Bringing together a couple of demonstrations concerning gRPC Load Balancing in k8s clusters.
gRPC load balancing is an interesting topic since it implies L7 load balancer capabilities. Such a thing is not possible with an out-of-the-box kube-proxy solution, contrasting to REST load balancing.
Q: Why L7 load balancing, shouldn't something like L4 still work? A significant reason is the gRPC's usage of multiplexing, provided by http2, on persistent and long-lived connections. With that, gRPC avoids costs related to connection recreation and mitigates head-of-line blocking problem (Wiki , SO), which in turn significantly reduces the number of open connections needed between an individual client and a server cluster. On the down-side, connection-based load balancing (such as L4) is not optimal; one needs to introspect the payload to balance RPCs themselves.
Establishing gRPC communication between a client and a scalable cluster of server instances.

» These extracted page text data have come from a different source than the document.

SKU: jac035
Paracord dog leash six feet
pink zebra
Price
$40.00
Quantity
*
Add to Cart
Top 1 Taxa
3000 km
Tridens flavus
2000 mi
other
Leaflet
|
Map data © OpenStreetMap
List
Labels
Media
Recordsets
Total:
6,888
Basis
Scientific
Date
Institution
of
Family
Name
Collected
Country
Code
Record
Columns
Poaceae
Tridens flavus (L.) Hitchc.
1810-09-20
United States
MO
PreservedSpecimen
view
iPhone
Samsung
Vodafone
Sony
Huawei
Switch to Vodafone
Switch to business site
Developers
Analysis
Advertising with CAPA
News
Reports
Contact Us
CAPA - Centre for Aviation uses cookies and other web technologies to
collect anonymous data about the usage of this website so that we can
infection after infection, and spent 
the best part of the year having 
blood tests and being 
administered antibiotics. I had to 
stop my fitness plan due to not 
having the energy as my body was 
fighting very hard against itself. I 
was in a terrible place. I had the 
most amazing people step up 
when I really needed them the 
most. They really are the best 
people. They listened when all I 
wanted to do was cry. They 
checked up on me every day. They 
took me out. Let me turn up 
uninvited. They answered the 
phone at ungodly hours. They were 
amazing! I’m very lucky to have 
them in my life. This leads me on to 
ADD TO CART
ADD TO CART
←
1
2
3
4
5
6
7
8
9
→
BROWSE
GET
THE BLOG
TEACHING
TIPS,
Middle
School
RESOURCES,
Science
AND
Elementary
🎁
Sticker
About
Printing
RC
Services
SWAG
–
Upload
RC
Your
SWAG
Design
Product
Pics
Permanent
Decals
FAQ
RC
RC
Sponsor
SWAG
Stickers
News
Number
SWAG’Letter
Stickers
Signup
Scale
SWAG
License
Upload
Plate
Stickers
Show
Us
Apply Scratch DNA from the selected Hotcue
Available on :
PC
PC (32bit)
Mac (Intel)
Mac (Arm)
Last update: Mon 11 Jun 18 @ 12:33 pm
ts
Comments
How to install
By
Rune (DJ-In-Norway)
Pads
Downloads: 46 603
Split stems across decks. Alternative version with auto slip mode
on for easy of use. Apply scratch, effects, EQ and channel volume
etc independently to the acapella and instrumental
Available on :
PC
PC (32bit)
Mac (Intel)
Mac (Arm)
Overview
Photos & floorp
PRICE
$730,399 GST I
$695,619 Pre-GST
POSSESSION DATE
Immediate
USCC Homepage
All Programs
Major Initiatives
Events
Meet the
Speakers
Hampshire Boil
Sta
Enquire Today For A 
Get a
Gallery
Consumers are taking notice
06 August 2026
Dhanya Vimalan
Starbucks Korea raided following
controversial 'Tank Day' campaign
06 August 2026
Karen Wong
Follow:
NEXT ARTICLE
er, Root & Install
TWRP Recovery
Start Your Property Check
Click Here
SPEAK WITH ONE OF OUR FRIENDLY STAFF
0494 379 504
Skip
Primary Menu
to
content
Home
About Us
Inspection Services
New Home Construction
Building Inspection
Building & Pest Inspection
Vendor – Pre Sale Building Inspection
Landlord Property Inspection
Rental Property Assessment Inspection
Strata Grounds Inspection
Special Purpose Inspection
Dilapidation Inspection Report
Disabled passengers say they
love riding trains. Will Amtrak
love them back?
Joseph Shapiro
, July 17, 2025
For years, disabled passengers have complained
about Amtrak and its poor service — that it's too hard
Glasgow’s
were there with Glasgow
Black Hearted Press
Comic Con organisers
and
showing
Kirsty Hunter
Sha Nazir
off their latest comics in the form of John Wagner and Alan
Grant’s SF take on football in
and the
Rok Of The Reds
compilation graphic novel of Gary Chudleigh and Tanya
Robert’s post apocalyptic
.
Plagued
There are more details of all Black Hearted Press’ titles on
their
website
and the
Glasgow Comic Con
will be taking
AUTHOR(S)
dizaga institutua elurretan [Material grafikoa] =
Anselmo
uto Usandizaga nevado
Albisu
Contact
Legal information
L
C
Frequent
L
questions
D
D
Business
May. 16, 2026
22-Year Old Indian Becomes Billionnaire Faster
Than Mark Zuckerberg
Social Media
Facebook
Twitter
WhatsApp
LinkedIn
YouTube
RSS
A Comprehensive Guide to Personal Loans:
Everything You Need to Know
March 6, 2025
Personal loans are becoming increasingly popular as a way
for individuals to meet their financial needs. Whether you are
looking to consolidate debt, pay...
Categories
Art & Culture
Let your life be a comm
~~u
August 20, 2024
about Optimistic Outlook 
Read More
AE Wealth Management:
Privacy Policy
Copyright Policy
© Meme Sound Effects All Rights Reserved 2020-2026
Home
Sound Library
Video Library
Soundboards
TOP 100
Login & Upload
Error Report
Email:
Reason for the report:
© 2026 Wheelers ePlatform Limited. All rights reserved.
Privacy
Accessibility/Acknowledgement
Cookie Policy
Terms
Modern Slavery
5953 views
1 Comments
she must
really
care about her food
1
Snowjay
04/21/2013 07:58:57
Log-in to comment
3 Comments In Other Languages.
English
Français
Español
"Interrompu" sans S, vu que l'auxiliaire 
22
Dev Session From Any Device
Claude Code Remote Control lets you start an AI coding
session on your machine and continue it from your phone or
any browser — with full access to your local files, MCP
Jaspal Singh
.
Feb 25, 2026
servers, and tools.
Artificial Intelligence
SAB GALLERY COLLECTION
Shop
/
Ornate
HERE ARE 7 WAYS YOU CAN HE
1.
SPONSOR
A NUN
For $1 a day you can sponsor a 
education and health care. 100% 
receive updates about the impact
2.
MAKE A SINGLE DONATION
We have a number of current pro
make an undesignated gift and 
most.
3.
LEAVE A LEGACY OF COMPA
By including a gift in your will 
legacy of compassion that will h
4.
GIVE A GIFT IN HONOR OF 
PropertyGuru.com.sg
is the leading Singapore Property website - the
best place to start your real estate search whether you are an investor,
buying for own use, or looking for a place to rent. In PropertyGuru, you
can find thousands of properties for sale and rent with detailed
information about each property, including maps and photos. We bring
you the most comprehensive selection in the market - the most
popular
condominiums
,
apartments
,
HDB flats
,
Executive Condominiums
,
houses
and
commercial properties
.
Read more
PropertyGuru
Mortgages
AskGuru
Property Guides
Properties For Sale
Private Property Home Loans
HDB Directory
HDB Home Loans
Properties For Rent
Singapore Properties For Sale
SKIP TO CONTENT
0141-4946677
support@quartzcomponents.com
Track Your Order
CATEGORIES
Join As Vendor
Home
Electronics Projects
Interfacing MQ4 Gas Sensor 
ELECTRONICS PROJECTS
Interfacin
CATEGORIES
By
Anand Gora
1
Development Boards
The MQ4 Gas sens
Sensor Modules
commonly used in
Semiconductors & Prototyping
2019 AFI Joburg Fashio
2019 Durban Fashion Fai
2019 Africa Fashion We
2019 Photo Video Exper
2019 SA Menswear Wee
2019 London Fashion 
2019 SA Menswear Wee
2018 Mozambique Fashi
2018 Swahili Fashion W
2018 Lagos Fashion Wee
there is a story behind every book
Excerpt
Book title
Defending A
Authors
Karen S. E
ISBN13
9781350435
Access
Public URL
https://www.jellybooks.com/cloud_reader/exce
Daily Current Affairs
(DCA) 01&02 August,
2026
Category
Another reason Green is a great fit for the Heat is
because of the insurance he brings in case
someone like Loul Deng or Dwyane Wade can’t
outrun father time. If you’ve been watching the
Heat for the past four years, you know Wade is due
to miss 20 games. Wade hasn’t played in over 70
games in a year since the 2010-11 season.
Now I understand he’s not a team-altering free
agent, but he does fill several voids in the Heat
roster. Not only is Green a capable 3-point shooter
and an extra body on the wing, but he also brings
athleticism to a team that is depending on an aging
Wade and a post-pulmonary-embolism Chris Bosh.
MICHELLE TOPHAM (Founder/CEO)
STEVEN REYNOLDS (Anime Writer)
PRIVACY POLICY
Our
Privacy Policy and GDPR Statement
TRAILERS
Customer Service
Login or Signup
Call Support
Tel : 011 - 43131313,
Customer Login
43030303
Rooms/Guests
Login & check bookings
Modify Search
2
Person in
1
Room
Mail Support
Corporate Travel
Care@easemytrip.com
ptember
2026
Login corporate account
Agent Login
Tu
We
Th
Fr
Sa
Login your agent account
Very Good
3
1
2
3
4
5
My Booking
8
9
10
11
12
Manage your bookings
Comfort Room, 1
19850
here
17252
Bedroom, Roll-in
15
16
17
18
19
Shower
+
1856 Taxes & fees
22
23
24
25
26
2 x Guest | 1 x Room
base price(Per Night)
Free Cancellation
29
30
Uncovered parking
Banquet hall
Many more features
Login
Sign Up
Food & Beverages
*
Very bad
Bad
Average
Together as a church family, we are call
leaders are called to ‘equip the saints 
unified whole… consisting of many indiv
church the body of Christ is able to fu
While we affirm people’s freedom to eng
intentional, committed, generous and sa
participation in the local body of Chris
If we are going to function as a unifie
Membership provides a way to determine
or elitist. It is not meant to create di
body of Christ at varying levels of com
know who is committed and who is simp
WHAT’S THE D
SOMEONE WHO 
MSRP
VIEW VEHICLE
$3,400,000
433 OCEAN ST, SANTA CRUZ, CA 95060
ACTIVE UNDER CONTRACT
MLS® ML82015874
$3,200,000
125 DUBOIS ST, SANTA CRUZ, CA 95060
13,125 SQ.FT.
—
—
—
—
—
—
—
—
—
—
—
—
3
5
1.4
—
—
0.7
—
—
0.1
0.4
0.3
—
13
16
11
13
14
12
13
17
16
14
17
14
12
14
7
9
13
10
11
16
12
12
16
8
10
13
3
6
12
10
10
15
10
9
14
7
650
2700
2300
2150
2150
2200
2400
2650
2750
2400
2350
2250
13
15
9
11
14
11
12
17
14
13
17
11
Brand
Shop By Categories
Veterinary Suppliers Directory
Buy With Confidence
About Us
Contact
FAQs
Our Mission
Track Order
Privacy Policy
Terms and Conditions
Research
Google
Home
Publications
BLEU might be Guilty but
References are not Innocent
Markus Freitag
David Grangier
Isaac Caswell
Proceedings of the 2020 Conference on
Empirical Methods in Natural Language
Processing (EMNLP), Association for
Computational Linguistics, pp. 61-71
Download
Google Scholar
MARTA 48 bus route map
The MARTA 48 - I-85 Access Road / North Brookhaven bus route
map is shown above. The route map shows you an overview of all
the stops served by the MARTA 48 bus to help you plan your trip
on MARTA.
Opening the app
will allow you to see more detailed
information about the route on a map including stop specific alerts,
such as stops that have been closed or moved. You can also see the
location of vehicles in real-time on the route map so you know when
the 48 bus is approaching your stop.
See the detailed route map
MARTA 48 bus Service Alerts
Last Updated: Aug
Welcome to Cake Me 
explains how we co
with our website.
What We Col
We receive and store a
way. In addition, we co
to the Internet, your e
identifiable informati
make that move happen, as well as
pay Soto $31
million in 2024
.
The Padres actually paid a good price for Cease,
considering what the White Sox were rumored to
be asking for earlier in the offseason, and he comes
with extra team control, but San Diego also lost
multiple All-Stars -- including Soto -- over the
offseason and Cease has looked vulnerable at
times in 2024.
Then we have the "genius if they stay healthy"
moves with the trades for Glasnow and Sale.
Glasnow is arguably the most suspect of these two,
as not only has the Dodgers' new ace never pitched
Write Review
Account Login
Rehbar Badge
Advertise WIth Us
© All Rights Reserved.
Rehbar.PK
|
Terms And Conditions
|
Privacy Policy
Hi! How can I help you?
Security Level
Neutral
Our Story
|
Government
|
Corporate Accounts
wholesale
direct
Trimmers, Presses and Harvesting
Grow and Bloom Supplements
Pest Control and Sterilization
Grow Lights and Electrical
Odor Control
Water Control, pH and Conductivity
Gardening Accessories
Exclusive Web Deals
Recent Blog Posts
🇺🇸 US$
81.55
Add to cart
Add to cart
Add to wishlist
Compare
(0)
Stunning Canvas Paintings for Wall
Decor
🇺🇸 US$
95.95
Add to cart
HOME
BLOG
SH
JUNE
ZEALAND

The client sends ten concurrent Hello
RPCs, waits for all responses, prints them on the output, and loops forever.
A request is a Hello
message containing a client identifier and the request counter, while the response is just an
echo with an added prefix identifying the server that processed the request.
The client accepts the server's address as part of its configuration, e.g., dns:///server:50051. The client uses DNS resolution and does round-robin load balancing in case multiple IPs are resolved.